
    ErisGuy - There was talk of a "Have Gun, Will Travel" feature film remake, but the plan was to cast rapper Eminem as Paladin, and give it a modern "hip-hop" setting, and it sank in development hell.

    Outside of that, I would find it hard to believe that David Mamet could do anything worse than the remake of "Wild Wild West."

  5. Blast Hardcheese27/8/12 1:49 pm

    OK, now you're just funnin' us, D. Eminem in a remake of HGWT. That's a thigh-slapper, all right.

    (uncomfortable pause)

    That *was* a joke, right?

  6. Furious wrote, "There was talk of a "Have Gun, Will Travel" feature film remake, but the plan was to cast rapper Eminem as Paladin, and give it a modern "hip-hop" setting, and it sank in development hell."

    Yes, that sounds wonderful. Cast a punk, misogynist, who publicly fantasizes about child and wife abuse as the 'hero'. Most of the 'damsels in distress' in these type of stories are actually 'damsels'.

    Why not Roman Polanski as a child therapist? Charles Manson as a male nurse? Bobby Brown as a marriage counselor?

    If this is not a joke somebody should simply get a punch in the snoot. Eminem is one of those jackasses that deserve a special place in hell.

    Mamet should do Paladin as a tv series. He has good dialogue and I like his action. Spartan was one of my favorites.

Data supplied —

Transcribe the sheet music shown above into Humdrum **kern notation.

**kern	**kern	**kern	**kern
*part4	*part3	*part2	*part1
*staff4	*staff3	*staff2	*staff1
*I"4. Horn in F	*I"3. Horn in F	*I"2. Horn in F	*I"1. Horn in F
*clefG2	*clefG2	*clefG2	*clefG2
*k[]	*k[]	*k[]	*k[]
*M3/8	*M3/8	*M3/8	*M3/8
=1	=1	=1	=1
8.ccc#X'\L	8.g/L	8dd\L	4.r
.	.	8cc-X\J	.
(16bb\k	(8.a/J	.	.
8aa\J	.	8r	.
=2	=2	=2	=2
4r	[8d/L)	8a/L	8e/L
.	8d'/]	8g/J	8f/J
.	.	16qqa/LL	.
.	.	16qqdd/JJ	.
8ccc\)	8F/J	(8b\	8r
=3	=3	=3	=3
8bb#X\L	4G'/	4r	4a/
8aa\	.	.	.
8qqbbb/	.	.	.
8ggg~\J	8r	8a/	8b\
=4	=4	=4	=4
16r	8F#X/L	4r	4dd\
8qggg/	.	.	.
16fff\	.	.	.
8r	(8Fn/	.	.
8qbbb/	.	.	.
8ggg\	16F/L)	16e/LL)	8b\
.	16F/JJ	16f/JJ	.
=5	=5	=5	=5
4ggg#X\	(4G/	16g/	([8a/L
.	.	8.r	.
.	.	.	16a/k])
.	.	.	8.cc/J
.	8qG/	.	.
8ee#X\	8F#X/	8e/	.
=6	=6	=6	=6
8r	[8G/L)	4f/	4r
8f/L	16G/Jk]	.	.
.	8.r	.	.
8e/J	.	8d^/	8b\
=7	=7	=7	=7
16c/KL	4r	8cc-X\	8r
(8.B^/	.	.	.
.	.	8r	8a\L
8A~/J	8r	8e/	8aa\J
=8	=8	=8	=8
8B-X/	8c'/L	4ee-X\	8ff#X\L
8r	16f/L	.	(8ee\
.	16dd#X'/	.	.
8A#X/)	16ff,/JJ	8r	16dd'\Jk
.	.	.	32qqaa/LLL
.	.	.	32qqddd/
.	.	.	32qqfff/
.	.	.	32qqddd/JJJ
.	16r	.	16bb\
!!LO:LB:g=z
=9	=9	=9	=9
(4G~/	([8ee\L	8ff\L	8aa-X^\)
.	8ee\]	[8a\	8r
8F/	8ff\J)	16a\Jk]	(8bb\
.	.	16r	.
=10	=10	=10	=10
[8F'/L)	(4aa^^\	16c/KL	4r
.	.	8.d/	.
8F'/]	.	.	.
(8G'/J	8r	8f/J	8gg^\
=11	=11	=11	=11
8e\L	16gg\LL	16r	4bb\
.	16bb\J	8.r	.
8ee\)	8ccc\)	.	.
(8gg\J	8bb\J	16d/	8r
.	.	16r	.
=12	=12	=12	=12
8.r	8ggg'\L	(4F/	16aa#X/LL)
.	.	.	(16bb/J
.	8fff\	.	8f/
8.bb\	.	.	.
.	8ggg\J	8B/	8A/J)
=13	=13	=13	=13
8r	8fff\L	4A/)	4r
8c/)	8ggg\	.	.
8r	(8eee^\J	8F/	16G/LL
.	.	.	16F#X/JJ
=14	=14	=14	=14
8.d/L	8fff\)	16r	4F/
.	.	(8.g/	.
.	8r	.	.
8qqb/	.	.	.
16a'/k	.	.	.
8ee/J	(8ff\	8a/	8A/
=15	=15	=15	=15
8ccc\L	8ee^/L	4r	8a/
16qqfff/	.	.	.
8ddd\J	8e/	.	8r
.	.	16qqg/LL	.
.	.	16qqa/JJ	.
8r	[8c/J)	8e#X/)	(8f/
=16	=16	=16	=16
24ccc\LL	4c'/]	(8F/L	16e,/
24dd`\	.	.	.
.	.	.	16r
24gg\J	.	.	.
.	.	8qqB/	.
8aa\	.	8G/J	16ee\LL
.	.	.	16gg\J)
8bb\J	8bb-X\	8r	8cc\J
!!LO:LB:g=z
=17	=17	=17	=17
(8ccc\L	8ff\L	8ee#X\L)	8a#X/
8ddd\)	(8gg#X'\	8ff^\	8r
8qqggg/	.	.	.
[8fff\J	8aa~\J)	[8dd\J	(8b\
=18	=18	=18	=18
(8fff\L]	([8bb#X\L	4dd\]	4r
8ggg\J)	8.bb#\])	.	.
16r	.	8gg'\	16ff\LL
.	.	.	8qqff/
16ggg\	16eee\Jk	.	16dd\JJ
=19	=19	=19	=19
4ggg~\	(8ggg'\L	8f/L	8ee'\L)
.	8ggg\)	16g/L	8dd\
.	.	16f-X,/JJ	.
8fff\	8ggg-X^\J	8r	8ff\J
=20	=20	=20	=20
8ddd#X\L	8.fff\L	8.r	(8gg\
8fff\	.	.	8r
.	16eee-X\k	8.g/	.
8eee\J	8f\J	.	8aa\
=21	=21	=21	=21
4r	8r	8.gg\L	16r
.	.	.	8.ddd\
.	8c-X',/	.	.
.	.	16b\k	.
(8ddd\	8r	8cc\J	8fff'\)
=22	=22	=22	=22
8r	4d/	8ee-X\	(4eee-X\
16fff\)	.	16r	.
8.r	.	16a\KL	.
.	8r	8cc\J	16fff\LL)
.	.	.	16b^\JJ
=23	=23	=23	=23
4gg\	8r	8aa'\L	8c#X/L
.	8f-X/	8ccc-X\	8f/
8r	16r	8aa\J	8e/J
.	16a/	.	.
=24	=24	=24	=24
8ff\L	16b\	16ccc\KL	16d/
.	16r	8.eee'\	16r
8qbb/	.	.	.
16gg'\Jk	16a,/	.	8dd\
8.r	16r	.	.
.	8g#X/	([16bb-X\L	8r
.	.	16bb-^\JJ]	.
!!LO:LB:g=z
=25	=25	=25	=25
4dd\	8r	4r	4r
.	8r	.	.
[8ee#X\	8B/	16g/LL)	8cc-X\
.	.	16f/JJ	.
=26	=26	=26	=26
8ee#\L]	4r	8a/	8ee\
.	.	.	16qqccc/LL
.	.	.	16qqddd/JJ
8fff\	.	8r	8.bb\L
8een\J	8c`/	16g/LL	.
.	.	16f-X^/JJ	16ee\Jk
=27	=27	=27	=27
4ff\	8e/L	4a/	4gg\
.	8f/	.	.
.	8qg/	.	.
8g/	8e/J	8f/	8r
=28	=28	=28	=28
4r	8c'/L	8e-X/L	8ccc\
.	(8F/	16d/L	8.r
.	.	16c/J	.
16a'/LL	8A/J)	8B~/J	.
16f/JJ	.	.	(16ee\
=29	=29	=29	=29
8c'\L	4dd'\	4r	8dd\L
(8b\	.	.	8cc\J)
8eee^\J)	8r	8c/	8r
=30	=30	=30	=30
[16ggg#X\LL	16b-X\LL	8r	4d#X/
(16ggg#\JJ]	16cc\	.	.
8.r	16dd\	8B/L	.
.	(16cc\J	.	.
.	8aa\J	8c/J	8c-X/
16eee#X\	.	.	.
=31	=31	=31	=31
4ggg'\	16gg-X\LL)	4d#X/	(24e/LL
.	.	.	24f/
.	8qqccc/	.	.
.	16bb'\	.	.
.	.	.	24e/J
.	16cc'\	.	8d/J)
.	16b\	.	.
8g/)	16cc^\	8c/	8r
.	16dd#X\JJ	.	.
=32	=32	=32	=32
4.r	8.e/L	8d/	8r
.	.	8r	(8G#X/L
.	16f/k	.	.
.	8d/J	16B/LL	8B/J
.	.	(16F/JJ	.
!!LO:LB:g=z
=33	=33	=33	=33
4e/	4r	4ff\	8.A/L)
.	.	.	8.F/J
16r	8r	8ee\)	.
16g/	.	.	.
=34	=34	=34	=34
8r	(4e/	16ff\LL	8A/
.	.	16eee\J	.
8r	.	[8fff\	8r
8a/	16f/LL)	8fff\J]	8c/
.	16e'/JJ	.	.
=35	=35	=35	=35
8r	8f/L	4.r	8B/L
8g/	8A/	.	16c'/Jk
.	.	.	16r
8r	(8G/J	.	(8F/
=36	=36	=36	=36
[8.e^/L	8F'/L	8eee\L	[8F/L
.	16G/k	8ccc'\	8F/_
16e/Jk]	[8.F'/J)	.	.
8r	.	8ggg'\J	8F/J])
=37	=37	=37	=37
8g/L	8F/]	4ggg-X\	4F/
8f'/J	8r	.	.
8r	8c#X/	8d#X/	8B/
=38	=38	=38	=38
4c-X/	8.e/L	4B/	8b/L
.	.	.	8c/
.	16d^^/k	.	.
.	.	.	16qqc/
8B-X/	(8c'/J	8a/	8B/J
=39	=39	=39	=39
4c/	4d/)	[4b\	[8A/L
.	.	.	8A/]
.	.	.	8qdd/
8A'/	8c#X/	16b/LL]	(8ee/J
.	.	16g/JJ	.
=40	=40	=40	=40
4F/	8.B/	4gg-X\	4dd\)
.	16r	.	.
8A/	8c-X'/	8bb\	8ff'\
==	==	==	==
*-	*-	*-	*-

What to work on —
A – Can you repeat the comments on a Have Gun, Will Travel remake word for word, starting with "That *was* a" and going on through "are actually 'damsels'."?
B – Will you carry on the comments on a Have Gun, Will Travel remake from the point where they stop?
You won't need the records.

Results by task —
A –
That *was* a joke, right?

  6. Furious wrote, "There was talk of a "Have Gun, Will Travel" feature film remake, but the plan was to cast rapper Eminem as Paladin, and give it a modern "hip-hop" setting, and it sank in development hell."

    Yes, that sounds wonderful. Cast a punk, misogynist, who publicly fantasizes about child and wife abuse as the 'hero'. Most of the 'damsels in distress' in these type of stories are actually 'damsels'.

B –
    Rainforest Giant

  7. Thanks for the feedback.

    That matches about what I was thinking. It just blows my mind that someone trying to make money with their writing would so easily dismiss half of their potential customers.

    I can only assume that the writer of the article assumed that there would be no readers of the type he was dissing since everybody knows 'those people' can't read.

  8. Oh. One more thing.

    To be a truly great name for a rock band it should be Ball-Cap Racist MotherF#(kers.

    It just doesn't work without the profanity. :D

    On a completely unrelated note...
    D? I'm having real problems with the capcha software you're using.

    The number part I can usually make out but the letters are so run together I usually have to reload two or three times before I get one I can make out. And even then I sometimes get kicked back because I got it wrong.

    Just say'n.

  9. Fuloydo - That's captcha is by Blogger so complain to them. Before I used it I would get nothing but spam-bots.

    A way to avoid it is to set up your own Google or Blogger account.

  10. If there is a remake, who will be 'Paladin?' Richard Boone nailed the role cold. There isn't much depth or gravitas in the potential actors' pool these days.

  11. Blears- The odds are that the actor will be either British or Australian. That seems to be the trend for "macho" roles.

  12. Furious,

    You don't like offers for penis enlargement and hair growth? Being a giant I got plenty of both but who doesn't want more? It's that or buy a sports car and I sure don't fit there.

    It's sad really we used to have actual tough guy actors, Bogart, Stewart, Tracy, McQueen. Now we have 'Stars Earn Stripes' and nobody notices the lack of genuine military experience in the entertainment industry. Not that you have to have a military background or experience to be an action guy but at least you can look anybody in the eye without flinching and can summon some grit to put on screen.

    Americans are too thuggish or delicate with little in between. Danny Trejeo and Dutton are both felons and project prison enforcer toughness quite well.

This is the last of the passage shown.